Coalsack, Emu, Tinamou?
Humans have gazed up at the skies for a very long time, fascinated by the flowing shape of the Milky Way, the bright lights of the stars and planets, and the dark patches that obscure regions of sky. Different cultures had various names for these features; this Picture of the Week shows one object that has taken on several different identities over time, alongside an antenna of the Atacama Large Millimeter/submillimeter Array (ALMA).
At the very top of the frame, within the band of the Milky Way, lies a pair of bright stars. These form part of Crux (The Southern Cross), one of the most recognisable constellations in the southern sky. Just below Crux, a dark, irregular shape is silhouetted against the central band of our galaxy. This is a prominent dark nebula lying just 600 light-years away: a giant cloud of molecules so dense it blocks out the light of anything behind it.
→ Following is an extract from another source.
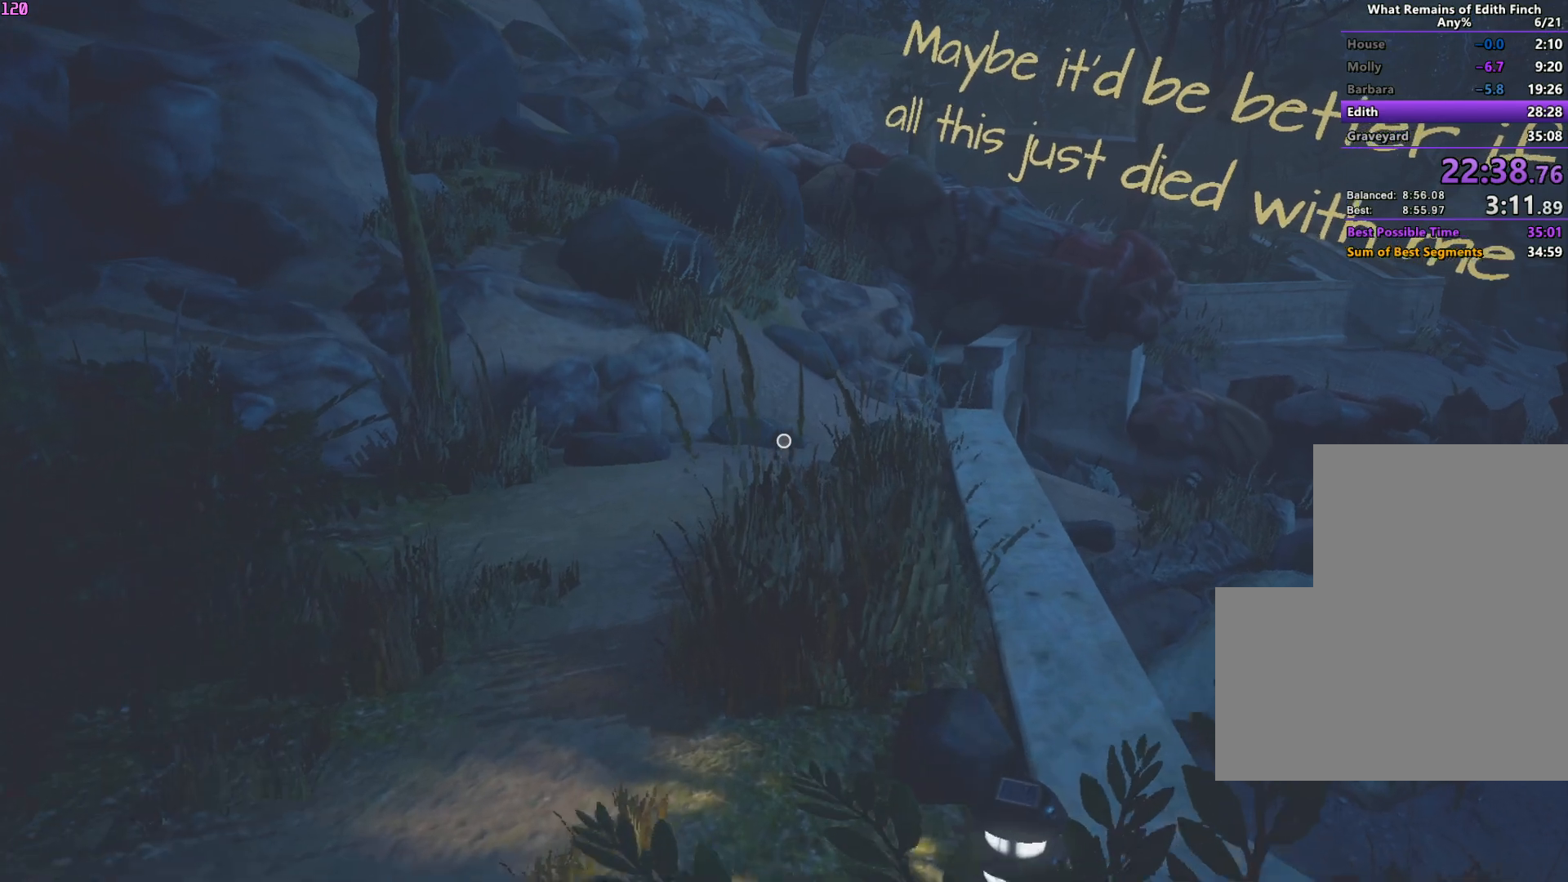
{"keys": ["w"], "mouse": [], "events": []}
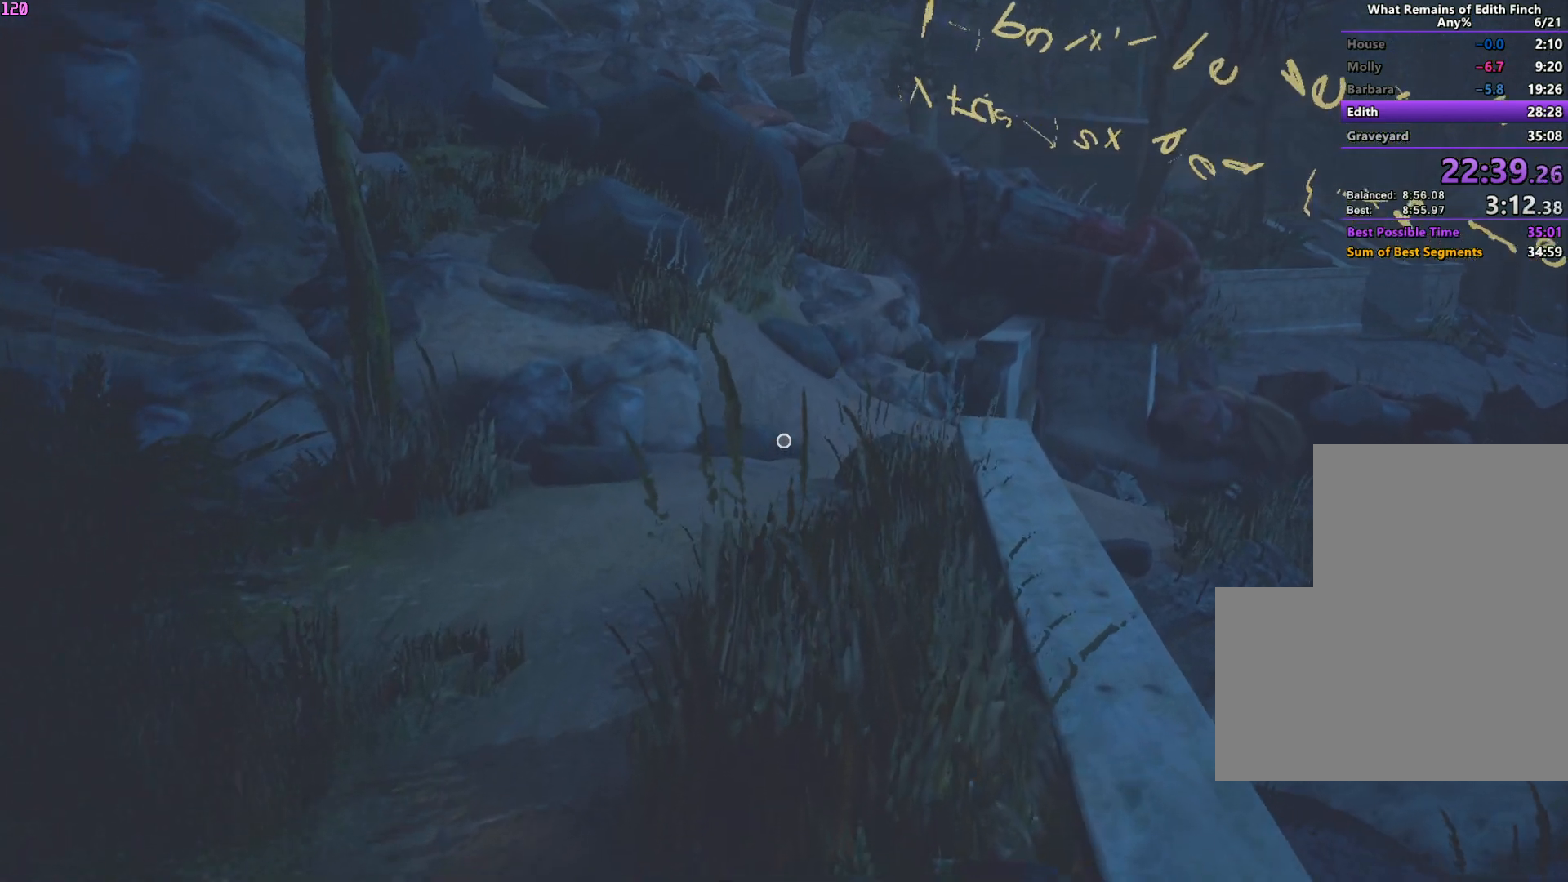
{"keys": ["w"], "mouse": [], "events": []}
The name of this dark blob, however, depends on your culture. It is most popularly known as the Coalsack Nebula, but others identify it as a giant celestial bird. It is of great importance in Aboriginal Australian astronomy, where it is said to be the head of an emu stretching across the sky — a “constellation” made up not of stars, but of dust. Inca astronomers instead named the patch Yutu, referring to a shy, partridge-like bird species found in South America (the Tinamou).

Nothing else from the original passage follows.